At his side, Thorley cursed under his breath as more arrows rained from their fingers. Dane could nearly taste the tension choking the archer ranks. They struggled to make a dent in the enemy’s numbers.
And then the first ladder slammed into place against the ramparts.
Out in the dunes, another horn blast sounded over the never-ending pulse of the drums. Dane could see war elephants incoming, each pulling something large behind it.
He narrowed his eyes against the purple shadows of the evening, trying to make sense of the strange wooden structures. “Are those siege towers or trebuchets, sir?”
“Trebuchets!” Sir Conall called, just as Dane drew the last arrow from his quiver. “Prepare to engage! We hold this wall, men. We hold this wall until our last breath.”
Two of the soldiers in their unit broke rank and hurried toward the nearest ladder. But when they tried to shove it from the wall, the soldier on the right abruptly tumbled from the ramparts and pitched into the night, screaming.
Dane flinched away from the sound.
The first Arathian appeared at the top of the ladder, wielding some sort of strange hooked weapon. Dane leveled his last arrow at the invading soldier and aimed for the slit in the Arathian’s helm. With a twang of his bowstring, he sent the man careening off the top of the wall.
But now he was out of arrows.
And the Arathians kept coming.
The enemy soldiers crawled their way onto the ramparts like so many ants; steel clashed against steel all down the length of the wall as other units engaged. Shouts rang out into the night. Desperation choked the air.

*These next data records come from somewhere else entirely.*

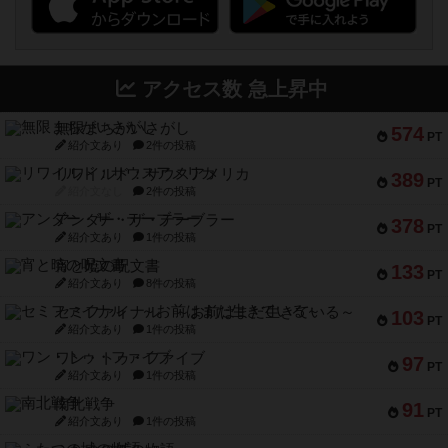
アクセス数 急上昇中
無限まちがいさがし
574
PT
紹介文あり
2件の投稿
リワイルド：サウスアメリカ
389
PT
紹介文なし
2件の投稿
アンダー・ザ・テーブラー
378
PT
紹介文あり
1件の投稿
宵と暁の呪文書
133
PT
紹介文あり
8件の投稿
セミファイナル ～お前はまだ生きている～
103
PT
紹介文あり
1件の投稿
ワン・トゥ・ファイブ
97
PT
紹介文あり
1件の投稿
南北戦争
91
PT
紹介文あり
1件の投稿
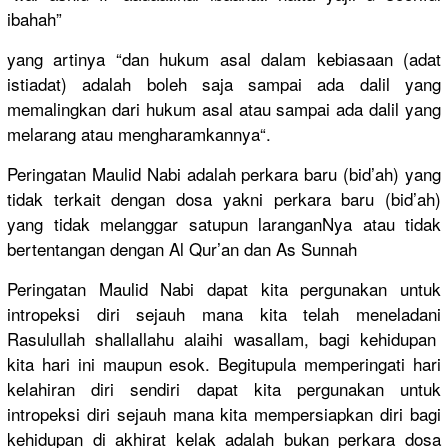
ibahah”
yang artinya “dan hukum asal dalam kebiasaan (adat
istiadat) adalah boleh saja sampai ada dalil yang
memalingka
n dari hukum asal atau sampai ada dalil yang
melarang atau mengharamk
annya“.
Peringatan
Maulid Nabi adalah perkara baru (bid’ah) yang
tidak terkait dengan dosa yakni perkara baru (bid’ah)
yang tidak melanggar satupun laranganNy
a atau tidak
bertentang
an dengan Al Qur’an dan As Sunnah
Peringatan
Maulid Nabi dapat kita pergunakan
untuk
intropeksi
diri sejauh mana kita telah meneladani
Rasulullah
shallallah
u alaihi wasallam, bagi kehidupan
kita hari ini maupun esok. Begitupula
memperinga
ti hari
kelahiran diri sendiri dapat kita pergunakan
untuk
intropeksi
diri sejauh mana kita mempersiap
kan diri bagi
kehidupan di akhirat kelak adalah bukan perkara dosa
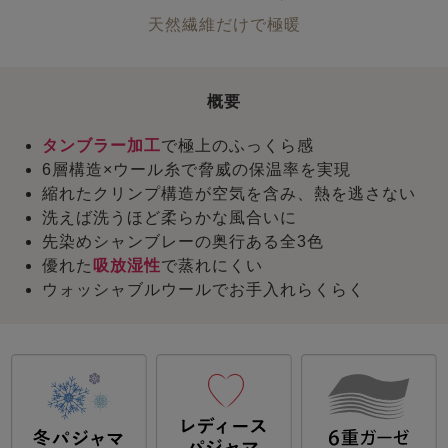
天然繊維だけで極暖
概要
タンブラー加工
で極上のふっくら感
6層構造×ウール糸で脅威の保温率を実現
縮れたクリンプ構造が空気を含み、熱を逃さない
洗えば洗うほど柔らかな風合いに
先染めシャンブレーの奥行ある全3色
優れた
吸放湿性
で蒸れにくい
ウォッシャブルウールでお手入れらくらく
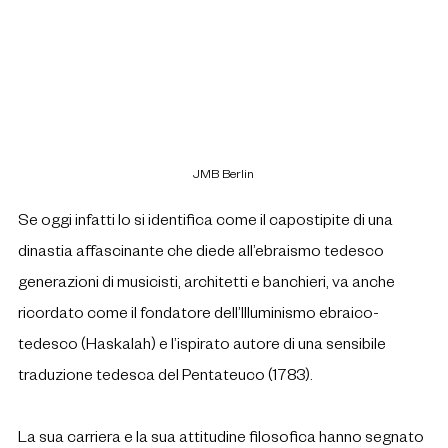
JMB Berlin
Se oggi infatti lo si identifica come il capostipite di una 
dinastia affascinante che diede all’ebraismo tedesco 
generazioni di musicisti, architetti e banchieri, va anche 
ricordato come il fondatore dell’Illuminismo ebraico-
tedesco (Haskalah) e l’ispirato autore di una sensibile 
traduzione tedesca del Pentateuco (1783).
La sua carriera e la sua attitudine filosofica hanno segnato 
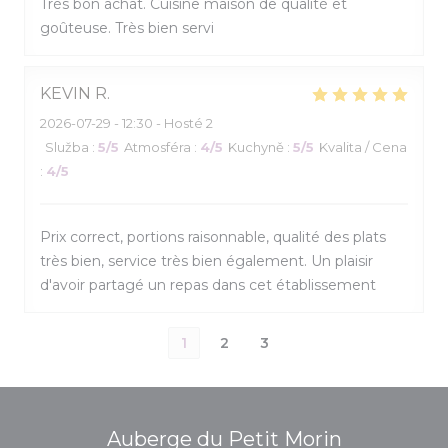
Très bon achat. Cuisine maison de qualité et
goûteuse. Très bien servi
KEVIN
R
2026-07-29
- 12:30 - Hosté 2
Služba
:
5
/5
Atmosféra
:
4
/5
Kuchyně
:
5
/5
Kvalita / Cena
:
4
/5
Prix correct, portions raisonnable, qualité des plats
très bien, service très bien également. Un plaisir
d'avoir partagé un repas dans cet établissement
1
2
3
Auberge du Petit Morin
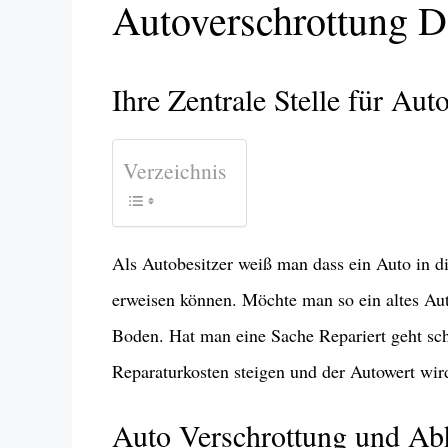
Autoverschrottung 
Ihre Zentrale Stelle für Au
Verzeichnis
Als Autobesitzer weiß man dass ein Auto in d
erweisen können. Möchte man so ein altes Au
Boden. Hat man eine Sache Repariert geht sc
Reparaturkosten steigen und der Autowert wir
Auto Verschrottung und A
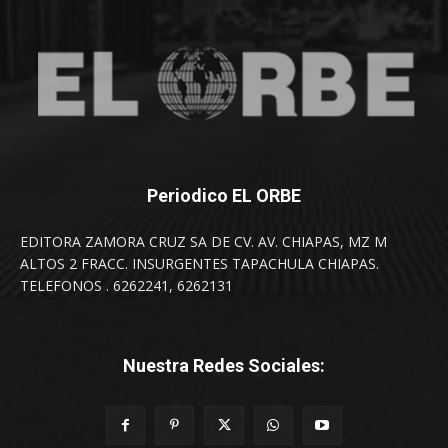
Periodico EL ORBE
EDITORA ZAMORA CRUZ SA DE CV. AV. CHIAPAS, MZ M
ALTOS 2 FRACC. INSURGENTES TAPACHULA CHIAPAS.
TELEFONOS . 6262241, 6262131
Nuestra Redes Sociales:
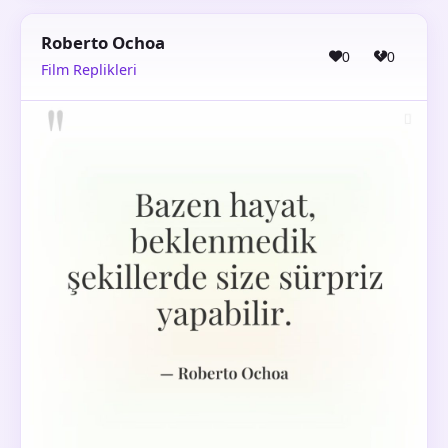
Roberto Ochoa
0
0
Film Replikleri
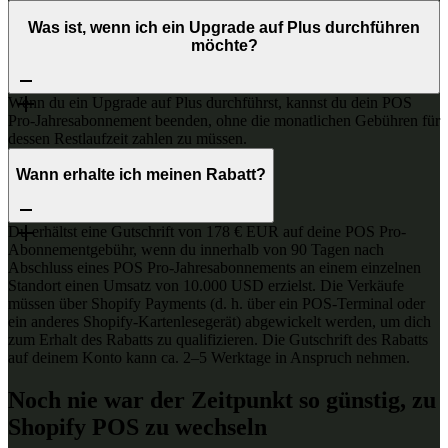
Was ist, wenn ich ein Upgrade auf Plus durchführen
möchte?
Wenn du ein Upgrade auf Plus durchführst, kannst du dein POS
Pro-Jahresabonnement beenden, ohne die monatlichen Gebühren für
dessen Restlaufzeit zahlen zu müssen.
Wann erhalte ich meinen Rabatt?
Du erhältst eine Gutschrift von 178 € EUR auf deine POS Pro-
Abonnementgebühr, wenn du innerhalb von 90 Tagen nach
Abschluss eines POS Pro-Jahresabonnements an einem einzelnen
Standort einen Umsatz von 10.000 USD erzielst. Die Verkäufe
müssen über Shopify Payments (d. h. über ein POS-Terminal oder
ein anderes Shopify-Kartenlesegerät) abgewickelt werden, um dich
zum Erhalt des Rabatts zu qualifizieren. Die Gutschrift des Rabatts
auf deinem Konto kann ca. 2–5 Werktage in Anspruch nehmen.
Noch nie war der Zeitpunkt so günstig, zu
Shopify POS zu wechseln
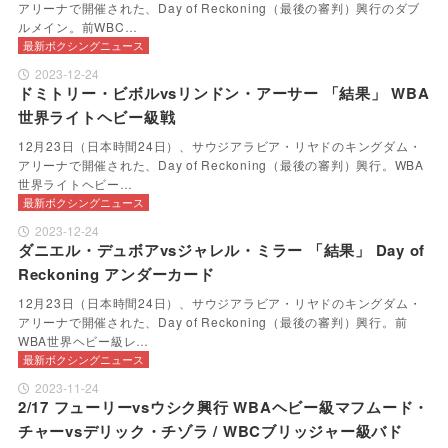
アリーナで開催された、Day of Reckoning（最後の審判）興行のダブ
ルメイン。前WBC…
最新ボクシングニュース
2023-12-24
ドミトリー・ビボルvsリンドン・アーサー 「結果」 WBA
世界ライトヘビー級戦
12月23日（日本時間24日）、サウジアラビア・リヤドのキングダム・
アリーナで開催された、Day of Reckoning（最後の審判）興行。WBA
世界ライトヘビー…
最新ボクシングニュース
2023-12-24
ダニエル・デュボアvsジャレル・ミラー 「結果」 Day of
Reckoning アンダーカード
12月23日（日本時間24日）、サウジアラビア・リヤドのキングダム・
アリーナで開催された、Day of Reckoning（最後の審判）興行。前
WBA世界ヘビー級レ…
最新ボクシングニュース
2023-11-24
2/17 フューリーvsウシク興行 WBAヘビー級マフムード・
チャーvsデリック・チゾラ / WBCブリッジャー級バド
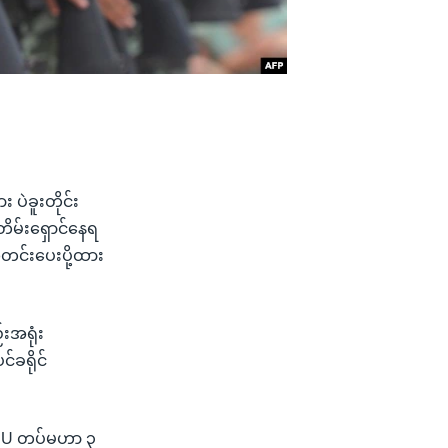
ပဲခူးတိုင်း
ိမ်းရှောင်နေရ
တင်းပေးပို့ထား
းအရုံး
်ခရိုင်
KNU တပ်မဟာ ၃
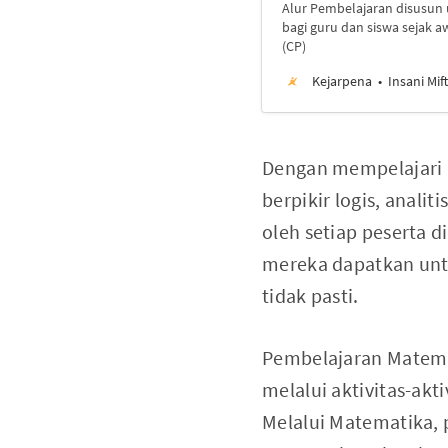
Alur Pembelajaran disusun
bagi guru dan siswa sejak a
(CP)
Kejarpena
Insani Mi
Dengan mempelajari 
berpikir logis, analit
oleh setiap peserta 
mereka dapatkan untu
tidak pasti.
Pembelajaran Matemat
melalui aktivitas-ak
Melalui Matematika, p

Setting aside his bow, Dane drew his axe and unslung his shield instead. He had never been any good with an axe. He was a hunter, not a soldier.
He should never have let Hedley talk him into enlisting in the army.
The Arathian before him wielded a weapon that reminded him of a sickle. When the man lunged, Dane just barely raised his shield in time to block the blow.
But at least he wasn’t facing the enemy alone.
Thorley stepped in and cracked the Arathian in the face with his own axe, sending the other soldier reeling. The Arathian’s helmet spun straight off his head with the blow. A scarf covered the lower half of his face.
And his pupils were eerily dilated.
The latter made the hairs on the back of Dane’s neck prickle.
A muffled laugh exploded from the Arathian when the enemy soldier lurched forward again, his sickle aiming for Thorley that time. Setting his jaw, Dane threw his entire weight behind smashing his shield into the Arathian’s shoulder. He drove the other off-balance so Thorley could get in another axe swing.
Within those close quarters, Dane’s nose burned with the desert dweller’s strange scent. He smelled bitter and unpleasant—like witchfire.
“Your phantom is quick, but not quick enough,” the Arathian taunted through the fabric of his scarf. And though the man spoke the common tongue, his accent was so thick it took Dane a few moments tounderstand his words.
When he did, Dane’s eyebrows furrowed. “Phantom? What phantom?”
“Incoming!” Sir Conall shouted again, just as some dark shape arced up and over the wall, launched from the closest trebuchet. Whatever it was, it brought with it the sickly sweet stench of death and something else.
Something that smelled just as bitter as the man before him.
“The Lady sends her regards,” the Arathian said in the moment before Thorley brought his axe down over the man’s head again.
The enemy dropped, limp, to their feet and Thorley growled, “You’re welcome, Wilsham.” But Dane had no reply.